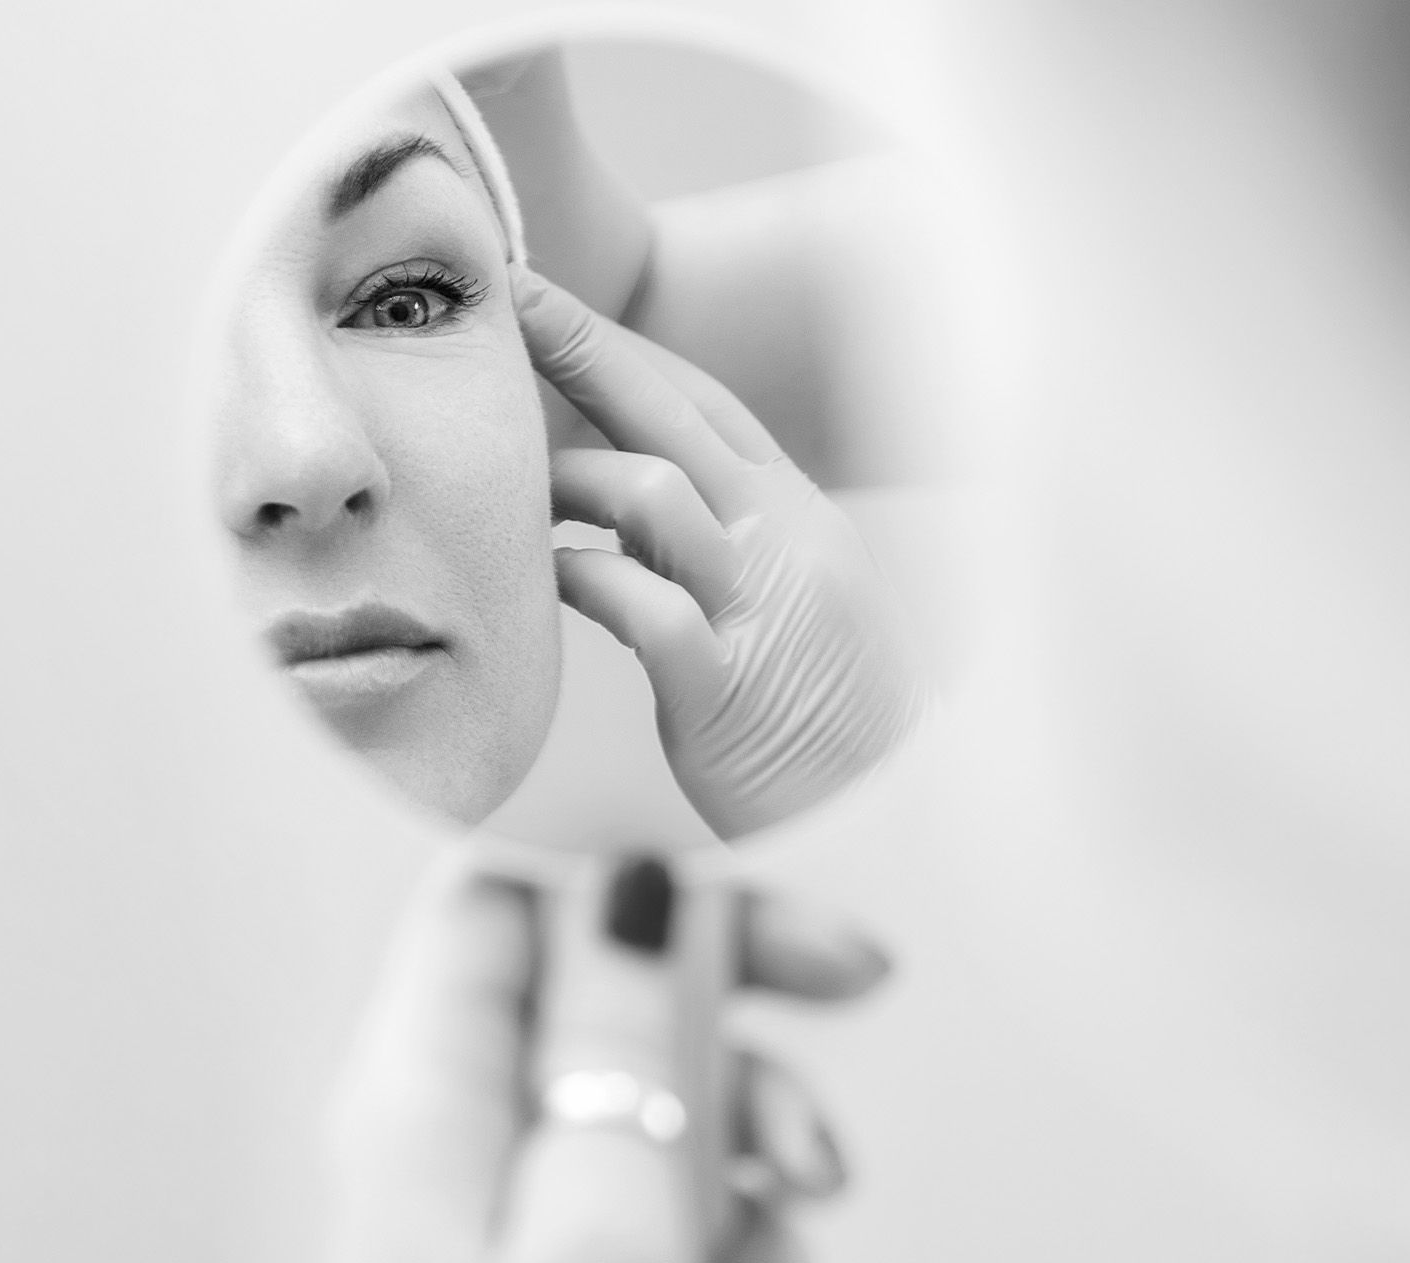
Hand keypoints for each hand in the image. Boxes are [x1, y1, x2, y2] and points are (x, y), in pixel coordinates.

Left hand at [325, 856, 889, 1262]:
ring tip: (786, 1233)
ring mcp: (495, 1219)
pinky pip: (650, 1205)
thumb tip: (627, 876)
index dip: (642, 862)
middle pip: (607, 993)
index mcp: (423, 1096)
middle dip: (738, 1012)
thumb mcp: (603, 1232)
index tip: (776, 892)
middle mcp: (448, 1141)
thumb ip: (620, 1042)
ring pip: (649, 1105)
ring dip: (747, 1149)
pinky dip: (723, 1231)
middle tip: (844, 1018)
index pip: (512, 887)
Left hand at [512, 265, 927, 839]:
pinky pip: (636, 603)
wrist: (899, 814)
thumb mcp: (795, 603)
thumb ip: (728, 543)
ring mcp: (758, 609)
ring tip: (526, 509)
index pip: (708, 405)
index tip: (557, 306)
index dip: (629, 349)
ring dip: (567, 485)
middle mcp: (785, 543)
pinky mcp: (724, 686)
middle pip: (673, 415)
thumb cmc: (832, 720)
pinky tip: (544, 579)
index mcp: (801, 518)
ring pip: (651, 492)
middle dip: (583, 347)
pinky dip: (577, 578)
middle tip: (511, 300)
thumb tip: (630, 502)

-*-

→ **YOUR OBJECTIVE**:
Each line in the listing above that includes the word "hand" needs to be copied out.

→ **TASK RESPONSE**:
Hand keypoints for each hand in the image. Boxes are [x1, y1, x2, y2] and points are (x, y), in pixel coordinates.
Left hand at [325, 856, 889, 1262]:
Left hand at [512, 265, 927, 839]:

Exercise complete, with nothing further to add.